Двадцатилетний Пётр Шелехов слабо представлял, о чём идёт речь. В своей жизни он целовался всего один раз, да и то в щёчку. О чём-то большем он мог только мечтать…
- Ты хочешь сказать, что поскольку он настолько безобиден, то есть смысл подцепить его намеренно? - нарочито небрежно спросил он.
Петя ни за что на свете не хотел показаться девственником.
- Ну конечно, ты просто лопух, если не знаешь! Что ты мне дашь, если я сведу тебя с местной шлюхой, которая абсолютно надежна? Всё, что ей нужно, это несколько папирос, и дело в шляпе. Лучше всего подцепить болезнь как раз перед тем, как тебя собираются выписывать. Только не сообщай об этом в самый первый день, иначе всё, что ты получишь, это инъекция, и твои страдания будут напрасны.
- Но разве тебя не засадят на три дня в карантин, если ты сообщишь об этом слишком поздно? – спросил опытный Геннадий.
- Конечно, засадят, – смеясь, ответил голубоглазый солдат. - Но ты проведешь три дня в изоляторе, а не на фронте.
Картёжники дружно засмеялись, каждый по-своему представляя радужные перспективы.
- Удивительно, - сказал себе Петя. - До чего только не додумываются люди, чтобы не служить Родине…
Шахов быстро повернулся к парню, который дал бесплатный совет.
- Полагаю, ты знаешь о других доступных проститутках. Таких, что не только подцепили триппер, но и не выглядят как ожившая ручка от метлы.
- Есть у меня на примете подобные дамы.
- Я отдал бы за них десяток сигарет.
- Да ты я вижу тонкий ценитель женской красоты...
- А бы с кем не пойду, не волнуйся.
- Тебе много не нужно, не так ли? - ехидно спросил другой. - Сходи к врачу, он выпишет тебе рецепт, получишь удовольствие на складе.

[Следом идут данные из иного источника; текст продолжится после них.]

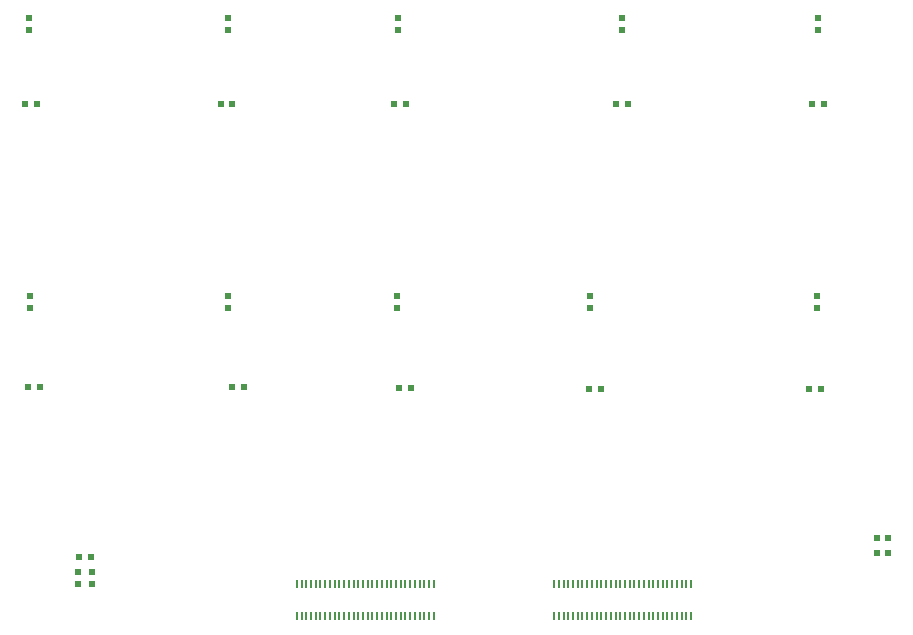
<source format=gbr>
%TF.GenerationSoftware,KiCad,Pcbnew,8.0.1*%
%TF.CreationDate,2025-04-10T18:27:20+05:30*%
%TF.ProjectId,GPIO HAT 2,4750494f-2048-4415-9420-322e6b696361,rev?*%
%TF.SameCoordinates,Original*%
%TF.FileFunction,Paste,Bot*%
%TF.FilePolarity,Positive*%
%FSLAX46Y46*%
G04 Gerber Fmt 4.6, Leading zero omitted, Abs format (unit mm)*
G04 Created by KiCad (PCBNEW 8.0.1) date 2025-04-10 18:27:20*
%MOMM*%
%LPD*%
G01*
G04 APERTURE LIST*
%ADD10R,0.500000X0.600000*%
%ADD11R,0.600000X0.500000*%
%ADD12R,0.230000X0.660000*%
G04 APERTURE END LIST*
D10*
%TO.C,C37*%
X231775000Y-92405200D03*
X230775000Y-92405200D03*
%TD*%
%TO.C,C36*%
X196824600Y-116382800D03*
X195824600Y-116382800D03*
%TD*%
D11*
%TO.C,C32*%
X195681600Y-109651800D03*
X195681600Y-108651800D03*
%TD*%
D10*
%TO.C,C28*%
X196418200Y-92405200D03*
X195418200Y-92405200D03*
%TD*%
D11*
%TO.C,C34*%
X231241600Y-109651800D03*
X231241600Y-108651800D03*
%TD*%
D10*
%TO.C,C27*%
X182676800Y-116357400D03*
X181676800Y-116357400D03*
%TD*%
D11*
%TO.C,R5*%
X169835500Y-133019099D03*
X169835500Y-132019099D03*
%TD*%
%TO.C,R3*%
X168677500Y-132019100D03*
X168677500Y-133019100D03*
%TD*%
D10*
%TO.C,R19*%
X236252000Y-130348800D03*
X237252000Y-130348800D03*
%TD*%
D11*
%TO.C,C24*%
X212013800Y-109651800D03*
X212013800Y-108651800D03*
%TD*%
%TO.C,C19*%
X164566600Y-109651800D03*
X164566600Y-108651800D03*
%TD*%
D12*
%TO.C,J22*%
X220547000Y-132994400D03*
X220147000Y-132994400D03*
X219747000Y-132994400D03*
X219347000Y-132994400D03*
X218947000Y-132994400D03*
X218547000Y-132994400D03*
X218147000Y-132994400D03*
X217747000Y-132994400D03*
X217347000Y-132994400D03*
X216947000Y-132994400D03*
X216547000Y-132994400D03*
X216147000Y-132994400D03*
X215747000Y-132994400D03*
X215347000Y-132994400D03*
X214947000Y-132994400D03*
X214547000Y-132994400D03*
X214147000Y-132994400D03*
X213747000Y-132994400D03*
X213347000Y-132994400D03*
X212947000Y-132994400D03*
X212547000Y-132994400D03*
X212147000Y-132994400D03*
X211747000Y-132994400D03*
X211347000Y-132994400D03*
X210947000Y-132994400D03*
X210547000Y-132994400D03*
X210147000Y-132994400D03*
X209747000Y-132994400D03*
X209347000Y-132994400D03*
X208947000Y-132994400D03*
X208947000Y-135704400D03*
X209347000Y-135704400D03*
X209747000Y-135704400D03*
X210147000Y-135704400D03*
X210547000Y-135704400D03*
X210947000Y-135704400D03*
X211347000Y-135704400D03*
X211747000Y-135704400D03*
X212147000Y-135704400D03*
X212547000Y-135704400D03*
X212947000Y-135704400D03*
X213347000Y-135704400D03*
X213747000Y-135704400D03*
X214147000Y-135704400D03*
X214547000Y-135704400D03*
X214947000Y-135704400D03*
X215347000Y-135704400D03*
X215747000Y-135704400D03*
X216147000Y-135704400D03*
X216547000Y-135704400D03*
X216947000Y-135704400D03*
X217347000Y-135704400D03*
X217747000Y-135704400D03*
X218147000Y-135704400D03*
X218547000Y-135704400D03*
X218947000Y-135704400D03*
X219347000Y-135704400D03*
X219747000Y-135704400D03*
X220147000Y-135704400D03*
X220547000Y-135704400D03*
%TD*%
D10*
%TO.C,C26*%
X165125400Y-92405200D03*
X164125400Y-92405200D03*
%TD*%
D12*
%TO.C,J21*%
X187166400Y-135712200D03*
X187566400Y-135712200D03*
X187966400Y-135712200D03*
X188366400Y-135712200D03*
X188766400Y-135712200D03*
X189166400Y-135712200D03*
X189566400Y-135712200D03*
X189966400Y-135712200D03*
X190366400Y-135712200D03*
X190766400Y-135712200D03*
X191166400Y-135712200D03*
X191566400Y-135712200D03*
X191966400Y-135712200D03*
X192366400Y-135712200D03*
X192766400Y-135712200D03*
X193166400Y-135712200D03*
X193566400Y-135712200D03*
X193966400Y-135712200D03*
X194366400Y-135712200D03*
X194766400Y-135712200D03*
X195166400Y-135712200D03*
X195566400Y-135712200D03*
X195966400Y-135712200D03*
X196366400Y-135712200D03*
X196766400Y-135712200D03*
X197166400Y-135712200D03*
X197566400Y-135712200D03*
X197966400Y-135712200D03*
X198366400Y-135712200D03*
X198766400Y-135712200D03*
X198766400Y-133002200D03*
X198366400Y-133002200D03*
X197966400Y-133002200D03*
X197566400Y-133002200D03*
X197166400Y-133002200D03*
X196766400Y-133002200D03*
X196366400Y-133002200D03*
X195966400Y-133002200D03*
X195566400Y-133002200D03*
X195166400Y-133002200D03*
X194766400Y-133002200D03*
X194366400Y-133002200D03*
X193966400Y-133002200D03*
X193566400Y-133002200D03*
X193166400Y-133002200D03*
X192766400Y-133002200D03*
X192366400Y-133002200D03*
X191966400Y-133002200D03*
X191566400Y-133002200D03*
X191166400Y-133002200D03*
X190766400Y-133002200D03*
X190366400Y-133002200D03*
X189966400Y-133002200D03*
X189566400Y-133002200D03*
X189166400Y-133002200D03*
X188766400Y-133002200D03*
X188366400Y-133002200D03*
X187966400Y-133002200D03*
X187566400Y-133002200D03*
X187166400Y-133002200D03*
%TD*%
D10*
%TO.C,C30*%
X212877400Y-116535200D03*
X211877400Y-116535200D03*
%TD*%
D11*
%TO.C,C21*%
X181305200Y-109651800D03*
X181305200Y-108651800D03*
%TD*%
D10*
%TO.C,C35*%
X181711600Y-92405200D03*
X180711600Y-92405200D03*
%TD*%
%TO.C,R18*%
X236252000Y-129098800D03*
X237252000Y-129098800D03*
%TD*%
%TO.C,C38*%
X231546400Y-116535200D03*
X230546400Y-116535200D03*
%TD*%
D11*
%TO.C,C33*%
X231317800Y-86080600D03*
X231317800Y-85080600D03*
%TD*%
%TO.C,C20*%
X164465000Y-86080600D03*
X164465000Y-85080600D03*
%TD*%
D10*
%TO.C,C11*%
X168750448Y-130693500D03*
X169750448Y-130693500D03*
%TD*%
%TO.C,C25*%
X165430200Y-116357400D03*
X164430200Y-116357400D03*
%TD*%
D11*
%TO.C,C31*%
X181305200Y-86080600D03*
X181305200Y-85080600D03*
%TD*%
%TO.C,C23*%
X214655400Y-86080600D03*
X214655400Y-85080600D03*
%TD*%
%TO.C,C22*%
X195757800Y-86080600D03*
X195757800Y-85080600D03*
%TD*%
D10*
%TO.C,C29*%
X215188800Y-92405200D03*
X214188800Y-92405200D03*
%TD*%
M02*

</source>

…Азартные игры в госпитале были, конечно, запрещены. Если бы игроков застукали, все деньги со стола, до последней копейки, были бы конфискованы. По этой причине один из больных всегда стоял на стрёме на случай, если появится главный врач или политрук.
- Шухер. - Предупреждающий свист прозвучал в последний момент.
Игроки молниеносно сгребли свои деньги и хотели удрать, когда в проёме двери показался дородный политрук Мелащенко, с выступающим, трясущимся, будто холодец животом.
- Опять азартные игры! - проревел он, и его лицо стало свекольно-красным. - Ещё хоть раз поймаю с поличным, все отправитесь на фронт!
Затем он обжёг взглядом стоящего рядом Гену.
- Что ты делаешь здесь?.. Разве ты не с первого этажа?
- А разве запрещено подниматься по служебной лестнице?